* [本文]
====

秀吉の晩年は外へは朝鮮出兵、内では建築熱に明け暮れた。伊右衛門(山内一豊)は、朝鮮行きこそ免れたが、普請を言い渡されて領民に負担を掛けざる得なかった。秀吉の死後、五大老の筆頭である徳川家康は、秀吉の遺言を無視する形で他大名と関係を深め、天下人への道を歩き出す。伊右衛門もその流れに乗って、上杉討伐へ駆り出される。そこへ石田三成の挙兵の報が。ここに生涯最大の決断を下す
第3巻は、秀吉の晩年から関ケ原の戦い前夜
秀吉の晩年は、自制できない老人として描かれ、人妻好きで有名な太閤の魔手は伊右衛門の妻・千代にも迫る。茶室で二人きりを気合でセクハラどまりにとどめるが(現代だと強制わいせつ!?)、同じく千代に懸想していた忍者・六平太は幻術をもってチョメチョメしてしまう(爆
これはいくら何でも大河で再現できない展開である(苦笑)

====

本文を「秀吉の晩年は外へは朝鮮出兵、」を含む語句から書き始め、「これはいくら何でも大河で再現できない展開である(苦笑)」まで、一字も変えずに書き写してください。 このあとに続く行は参照しなくてかまいません。

* [データの行]
====

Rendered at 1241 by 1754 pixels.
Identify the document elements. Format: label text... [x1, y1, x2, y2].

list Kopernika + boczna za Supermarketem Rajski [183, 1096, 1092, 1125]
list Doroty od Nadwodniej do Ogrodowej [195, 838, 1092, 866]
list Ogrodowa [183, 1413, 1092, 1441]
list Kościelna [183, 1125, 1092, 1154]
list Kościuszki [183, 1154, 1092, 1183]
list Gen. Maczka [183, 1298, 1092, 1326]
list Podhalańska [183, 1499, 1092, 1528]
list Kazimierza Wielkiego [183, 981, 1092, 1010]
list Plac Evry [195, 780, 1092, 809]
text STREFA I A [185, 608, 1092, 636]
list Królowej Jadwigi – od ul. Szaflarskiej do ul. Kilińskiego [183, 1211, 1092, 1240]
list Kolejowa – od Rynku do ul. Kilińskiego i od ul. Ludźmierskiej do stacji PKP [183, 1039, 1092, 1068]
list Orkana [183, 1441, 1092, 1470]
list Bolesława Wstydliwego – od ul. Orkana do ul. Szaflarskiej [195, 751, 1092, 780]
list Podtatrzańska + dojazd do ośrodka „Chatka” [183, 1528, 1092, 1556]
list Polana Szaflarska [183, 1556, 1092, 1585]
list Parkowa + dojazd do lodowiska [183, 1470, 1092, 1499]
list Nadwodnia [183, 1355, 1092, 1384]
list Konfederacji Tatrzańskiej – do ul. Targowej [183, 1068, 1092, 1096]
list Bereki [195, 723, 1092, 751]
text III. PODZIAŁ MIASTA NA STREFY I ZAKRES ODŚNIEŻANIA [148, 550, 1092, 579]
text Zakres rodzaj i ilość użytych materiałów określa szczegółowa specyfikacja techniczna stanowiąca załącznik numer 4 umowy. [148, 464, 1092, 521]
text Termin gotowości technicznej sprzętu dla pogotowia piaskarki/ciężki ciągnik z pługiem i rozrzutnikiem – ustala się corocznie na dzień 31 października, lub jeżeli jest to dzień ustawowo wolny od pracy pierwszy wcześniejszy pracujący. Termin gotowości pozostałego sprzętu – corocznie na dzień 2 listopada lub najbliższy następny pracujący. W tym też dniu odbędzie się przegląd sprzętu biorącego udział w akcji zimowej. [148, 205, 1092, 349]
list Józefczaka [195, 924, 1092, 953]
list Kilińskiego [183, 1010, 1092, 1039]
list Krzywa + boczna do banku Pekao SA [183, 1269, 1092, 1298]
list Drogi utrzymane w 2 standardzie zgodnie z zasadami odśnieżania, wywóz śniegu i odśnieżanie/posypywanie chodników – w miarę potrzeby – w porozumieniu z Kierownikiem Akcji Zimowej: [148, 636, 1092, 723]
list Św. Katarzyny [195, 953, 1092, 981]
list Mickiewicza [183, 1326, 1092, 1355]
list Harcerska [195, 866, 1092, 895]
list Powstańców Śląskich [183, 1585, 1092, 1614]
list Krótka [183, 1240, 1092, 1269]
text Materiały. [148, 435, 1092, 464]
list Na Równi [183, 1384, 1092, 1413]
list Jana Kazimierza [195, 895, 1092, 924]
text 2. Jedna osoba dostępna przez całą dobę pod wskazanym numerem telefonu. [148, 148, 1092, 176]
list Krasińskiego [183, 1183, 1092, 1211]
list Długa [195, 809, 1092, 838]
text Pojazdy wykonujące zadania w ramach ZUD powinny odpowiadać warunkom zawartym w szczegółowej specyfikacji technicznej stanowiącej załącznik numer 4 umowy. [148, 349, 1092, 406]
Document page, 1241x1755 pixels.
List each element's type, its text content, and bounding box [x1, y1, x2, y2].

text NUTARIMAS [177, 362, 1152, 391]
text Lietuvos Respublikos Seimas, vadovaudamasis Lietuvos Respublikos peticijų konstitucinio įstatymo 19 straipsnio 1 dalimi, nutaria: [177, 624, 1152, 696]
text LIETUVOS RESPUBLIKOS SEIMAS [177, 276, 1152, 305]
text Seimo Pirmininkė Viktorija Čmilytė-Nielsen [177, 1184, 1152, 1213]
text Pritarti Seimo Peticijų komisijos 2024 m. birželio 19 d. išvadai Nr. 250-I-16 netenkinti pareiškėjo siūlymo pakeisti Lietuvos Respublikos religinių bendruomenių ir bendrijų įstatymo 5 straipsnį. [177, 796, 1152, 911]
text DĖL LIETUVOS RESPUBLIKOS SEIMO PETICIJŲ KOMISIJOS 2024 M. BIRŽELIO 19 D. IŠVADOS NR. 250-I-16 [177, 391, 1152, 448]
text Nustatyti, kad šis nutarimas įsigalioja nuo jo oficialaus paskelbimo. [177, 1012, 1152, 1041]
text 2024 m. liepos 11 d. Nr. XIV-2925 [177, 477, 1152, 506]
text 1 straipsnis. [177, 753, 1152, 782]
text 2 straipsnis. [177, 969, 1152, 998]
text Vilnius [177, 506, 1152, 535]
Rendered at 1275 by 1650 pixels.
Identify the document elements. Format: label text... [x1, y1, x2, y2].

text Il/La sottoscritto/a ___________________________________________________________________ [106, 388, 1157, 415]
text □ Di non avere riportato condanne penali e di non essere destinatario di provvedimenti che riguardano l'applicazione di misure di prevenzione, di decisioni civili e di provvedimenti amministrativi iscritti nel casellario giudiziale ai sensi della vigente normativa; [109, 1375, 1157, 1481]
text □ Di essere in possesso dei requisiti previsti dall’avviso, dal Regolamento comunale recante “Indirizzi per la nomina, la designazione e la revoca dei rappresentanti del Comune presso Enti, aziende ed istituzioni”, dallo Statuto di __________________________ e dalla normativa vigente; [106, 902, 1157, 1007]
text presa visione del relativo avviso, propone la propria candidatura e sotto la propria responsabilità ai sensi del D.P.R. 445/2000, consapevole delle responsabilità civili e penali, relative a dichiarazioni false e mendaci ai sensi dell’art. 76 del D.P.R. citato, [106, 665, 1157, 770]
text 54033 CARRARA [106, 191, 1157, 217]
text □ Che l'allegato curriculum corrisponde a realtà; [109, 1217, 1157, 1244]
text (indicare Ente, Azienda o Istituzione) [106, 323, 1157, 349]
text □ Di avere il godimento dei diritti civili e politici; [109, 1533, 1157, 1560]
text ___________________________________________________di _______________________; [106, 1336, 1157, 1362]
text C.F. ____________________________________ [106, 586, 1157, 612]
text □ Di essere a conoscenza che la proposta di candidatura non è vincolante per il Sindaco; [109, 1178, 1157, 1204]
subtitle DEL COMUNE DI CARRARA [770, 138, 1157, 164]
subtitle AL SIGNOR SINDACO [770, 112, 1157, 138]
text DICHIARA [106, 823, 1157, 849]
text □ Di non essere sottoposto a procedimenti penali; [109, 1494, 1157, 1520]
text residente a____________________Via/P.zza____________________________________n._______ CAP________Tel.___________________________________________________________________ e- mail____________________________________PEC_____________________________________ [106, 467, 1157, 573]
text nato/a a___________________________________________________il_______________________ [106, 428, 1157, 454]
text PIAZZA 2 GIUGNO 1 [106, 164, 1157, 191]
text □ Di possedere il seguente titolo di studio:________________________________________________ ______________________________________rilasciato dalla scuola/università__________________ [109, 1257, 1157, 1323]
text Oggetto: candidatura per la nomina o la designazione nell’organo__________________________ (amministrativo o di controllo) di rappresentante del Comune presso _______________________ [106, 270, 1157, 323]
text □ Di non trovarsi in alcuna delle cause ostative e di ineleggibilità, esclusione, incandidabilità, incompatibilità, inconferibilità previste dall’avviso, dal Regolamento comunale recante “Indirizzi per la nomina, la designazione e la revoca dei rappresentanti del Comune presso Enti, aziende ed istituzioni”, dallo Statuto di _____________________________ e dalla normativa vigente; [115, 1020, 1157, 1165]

====

* [解答]
秀吉の晩年は外へは朝鮮出兵、内では建築熱に明け暮れた。伊右衛門(山内一豊)は、朝鮮行きこそ免れたが、普請を言い渡されて領民に負担を掛けざる得なかった。秀吉の死後、五大老の筆頭である徳川家康は、秀吉の遺言を無視する形で他大名と関係を深め、天下人への道を歩き出す。伊右衛門もその流れに乗って、上杉討伐へ駆り出される。そこへ石田三成の挙兵の報が。ここに生涯最大の決断を下す
第3巻は、秀吉の晩年から関ケ原の戦い前夜
秀吉の晩年は、自制できない老人として描かれ、人妻好きで有名な太閤の魔手は伊右衛門の妻・千代にも迫る。茶室で二人きりを気合でセクハラどまりにとどめるが(現代だと強制わいせつ!?)、同じく千代に懸想していた忍者・六平太は幻術をもってチョメチョメしてしまう(爆
これはいくら何でも大河で再現できない展開である(苦笑)